Hartford announced last month that for the next three years $1 million will be annually budgeted for public performing and visual arts. This should be welcomed news for the Greater Hartford area as our capital city is a unique place for various arts and events. Most importantly, this is ideal timing since this will be an initiative with the Greater Hartford Arts Council and they have recently hired CEO Shelley D. Best. This is ripe for the city and the organization’s new leader, as her community building and network building artistic vision for our state capital will be transformative for Hartford and the region.
In fact, the Greater Hartford Arts Council and the city of Hartford partnered to establish Hartford Creates, a new arts initiative and alliance. At a recent press conference, Mayor Luke Bronin offered that this funding alliance will “beautify our public spaces.”
Much of the funding will be art instillations including outdoor artwork. Funds will also to towards outdoor performing arts through the Neighborhood Arts Activation and an All-Season Event Grants for year-round arts events.
Both Bronin and Best said that economic but also community recovery from the pandemic is instrumental for Hartford. This alliance initiative comes partly from the American Rescue Plan and it could be especially impactful in the next few years. It’s also a great start for Hartford and additional cities to follow.
Local artists and nonprofit organizations can apply for grant funding for public art projects. Awards will range from $1,000 to $10,000. Candidates and their organizations can apply through the Hartford Creates website: https://letsgoarts.org/creates
Interestingly, Hartford has recently been ranked as a top city for artists by a rent.com survey. Public officials – local and state – are finding pathways to spread the word about Hartford being an artistic hub and this public art initiative will add to this momentum.
Since Hartford is so diverse, there’s so much art to share. The city already has a thriving art and music scene, especially in the jazz arena. Public summer events, like the Greater Hartford Festival of Jazz in July, attracts much attention to our capital city. The Paul Brown Monday Night Jazz Series in Bushnell Park is especially popular and is the nation’s oldest continuously run free jazz festival.
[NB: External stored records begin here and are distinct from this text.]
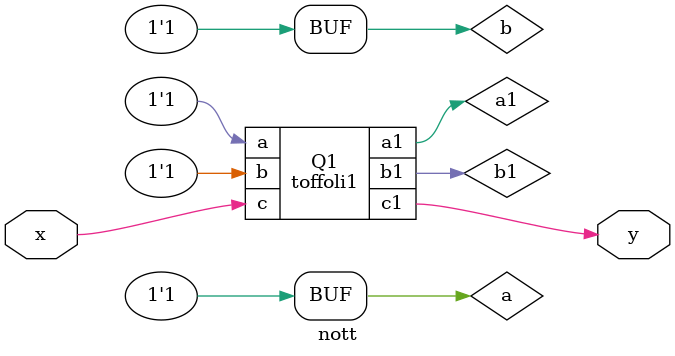
<source format=v>
module toffoli1(a,b,c,a1,b1,c1);
input a,b,c;
output a1,b1,c1;
wire t1;
buf (a1,a);
buf (b1,b);
and (t1,a,b);
xor (c1,t1,c);
endmodule

module nott(x,y);
input x;
output y;
toffoli1 Q1(a,b,x,a1,b1,y);
assign a=1;
assign b=1;
endmodule

</source>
Considering Hartford’s rich cultural history, there’s much to learn from and for everyone. It’s been a hub for European ethnicities including Italian, Irish and Polish populations. Our capital city has also been a magnet for Black Americans during the Great Migration and so many Caribbean nationalities like Jamaicans and Trinidadians. Certainly, various Latino populations like Puerto Ricans, Dominicans and Mexicans have also contributed much to Hartford too.
Art allows for communities to come together to celebrate but also exchange cultures and approaches. Culture is the life beat of American cities and art fosters dialogue and sharing. Public art can and will get so many in Hartford and beyond to respect cultures, histories and experiences. Hartford’s art initiative and its funding may only be a start to something more for our capital city and so many Connecticut cities.
But Connecticut remains a divided space where housing, education and economic segregation persists. Our cities are some of the most diverse secondary-size urban areas in the northeast. Public art helps remind everyone about our diversity and awaken us about Connecticut’s heterogenous communities. As an urban researcher and music aficionado, I support this art initiative and will follow where and how public arts funding heads for Hartford’s future. Hopefully, residents and readers will do the same.
Jonathan L. Wharton, Ph.D. is the School of Graduate and Professional Studies associate dean and teaches political science and urban affairs at Southern Connecticut State University in New Haven.